Source text start

WIND FARM OPTIMALISATION: Accurate wind measurement for optimal wind farm design

In the design phase of an offshore wind farm, met data will be one of the influencing factors that play a part in the choice of WTG. The meteorological services that can be involved in the decision at this stage are detailed model data sets of wave and wind conditions to input into Computational Fluid Dynamic (CFD) models that are used by the farm developer to locate and determine the exact position and height of the individual WTGs.

The use of detailed accurate data-sets for calculations of power output in the development phase ensures that the performance estimation, which is essential for the financing of the wind farm, is robust and accurate. Offshore WIND asked Michelle Spillar, Head of Renewables at the UK Met Office, to illustrate the importance of using meteorological data in the development of an offshore wind farm. The Met Office is an expert in numerical weather prediction and weather forecasting and has been providing services to both government and business customers for over 150 years. For the past five years, they have been investing on focussing their services on the wind industry as the renewable energy market grows. They have developed weather and climate services to meet the requirements of offshore wind, throughout all stages of the project lifecycle, from early development through to operations and re-powering.

What has changed?

The big change in the wind industry over the last five years is the increased accuracy of offshore site assessment. The industry is increasingly using site specific modelled reference data which comes from reanalysis or downscaled Numerical Weather Prediction (NWP) techniques, such as the Virtual Met Mast™ which has been developed by the UK Met Office.

There is increased use of mesoscale models and computational fluid dynamic (CFD) simulations to predict variation in wind resource across large offshore developments. This is enabling developers to design wind farms which will generate maximum power from the wind resource at a specific location. With increased knowledge of the site’s wind resource and variation, the financial risk is reduced and output potential maximised.

Source text end
Collected data start

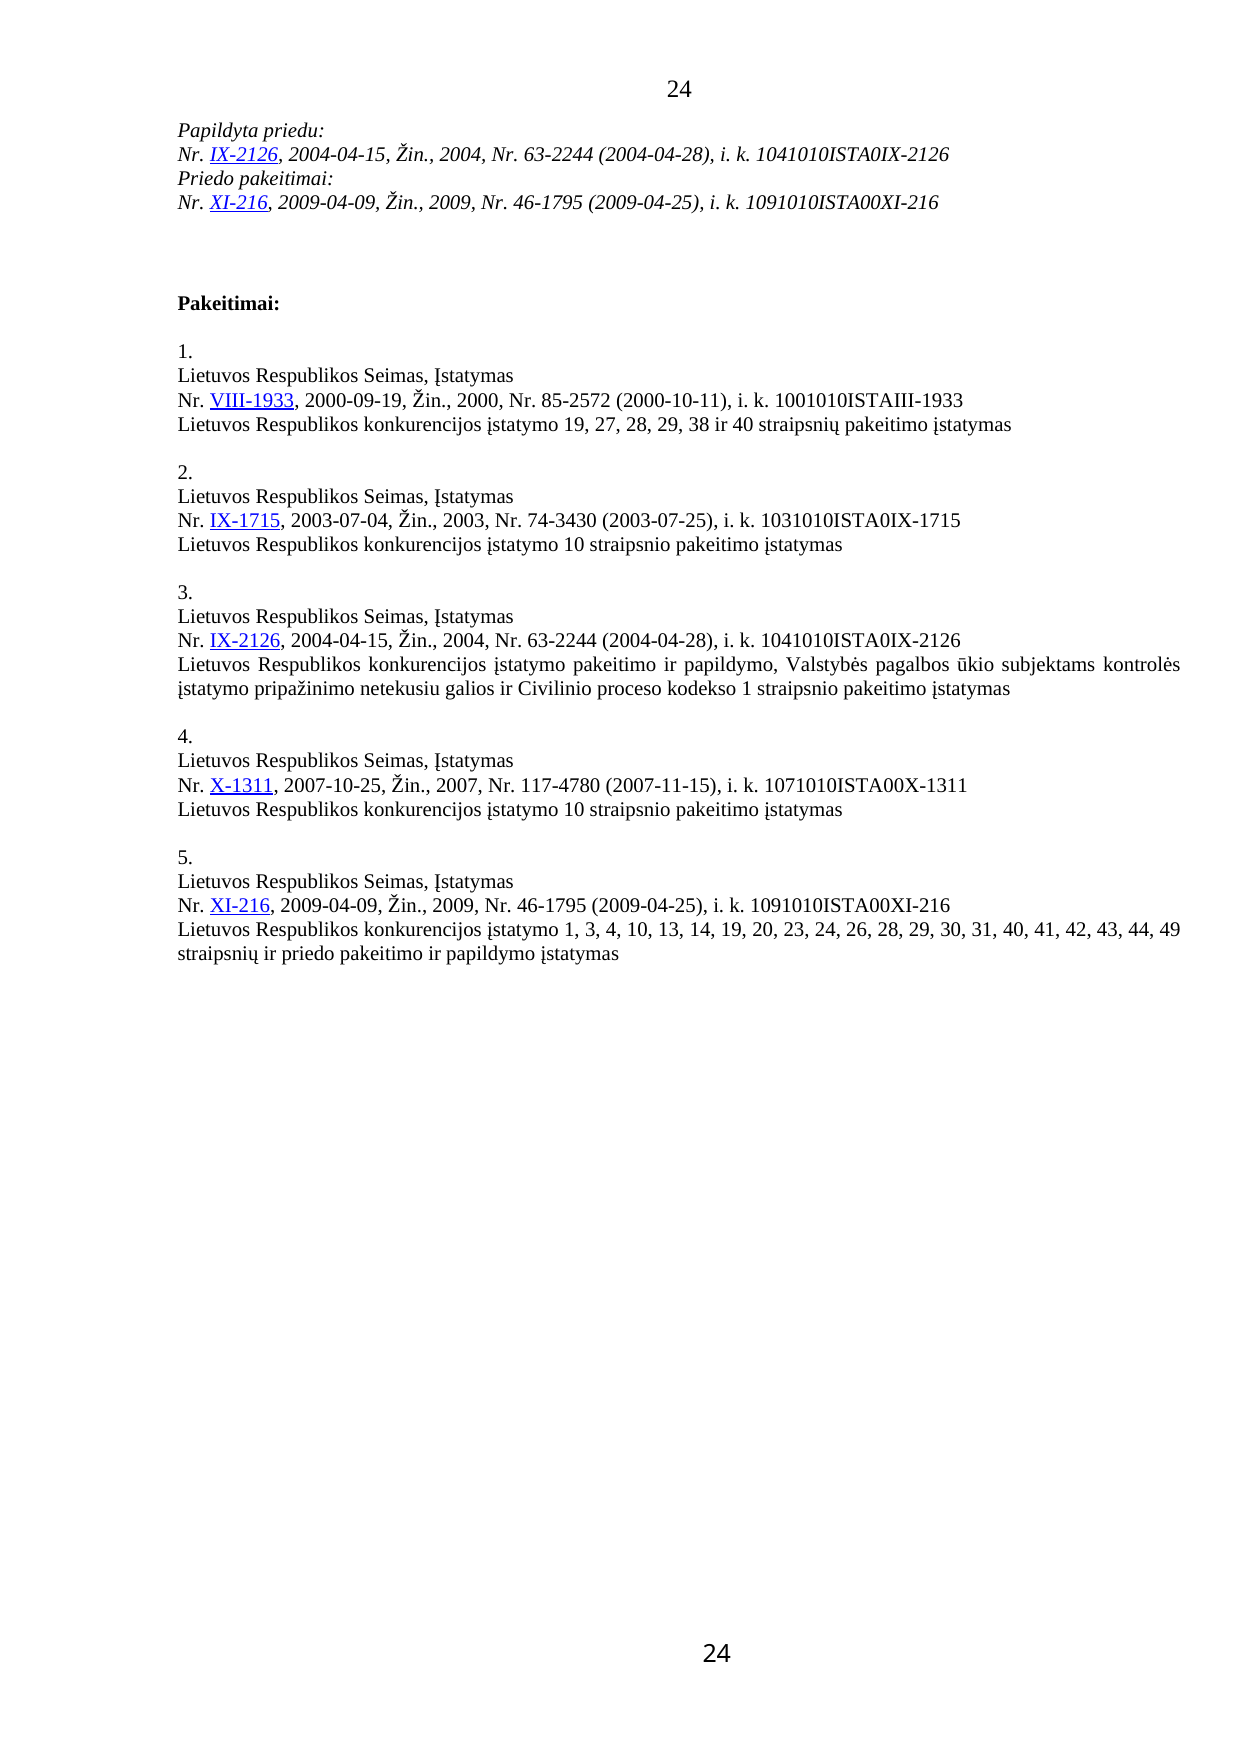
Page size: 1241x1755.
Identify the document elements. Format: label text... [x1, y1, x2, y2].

Collected data end

# Challenges
(A) Retype everything in the wind farm article from "What has changed?" down to "UK Met Office.".
(B) According to the wind farm article, for how long has the Met Office been providing services to government and business customers?
(C) Proceed with the wind farm article from where it stops.

# Answers given
(A)
What has changed?

The big change in the wind industry over the last five years is the increased accuracy of offshore site assessment. The industry is increasingly using site specific modelled reference data which comes from reanalysis or downscaled Numerical Weather Prediction (NWP) techniques, such as the Virtual Met Mast™ which has been developed by the UK Met Office.

(B) For over 150 years.

(C)
Buoys versus Virtual Met Mast™

Floating met buoys are the equivalent of weather stations on land. However, the parameters collected by each type of observing equipment are different. A buoy will be making estimates of wave and ocean parameters and will be recording different atmospheric parameters compared to the land based stations and will have different sources of error and uncertainty, due to the different equipment used on and offshore. However, all of this is known, understood and can be quality controlled with compensation applied before the observations are passed on to the customer as raw data or already processed into specific models. This data source, if well maintained, has the advantage that it is accurate at the specific site.

The advantages of using a Virtual Met Mast™ data set containing a model hind cast, a predictive model using existing historic data, are several-fold as opposed to one from observations. The data coverage from observation equipment such as weather stations and buoys is sparse, so having an accurate measurement for your site or farm is reliant on installing equipment or using a nearby station/ buoy if there is one. You will then only have information for the period that the equipment was installed and for the exact characteristics of the equipment (e.g. a 10m wind measurement).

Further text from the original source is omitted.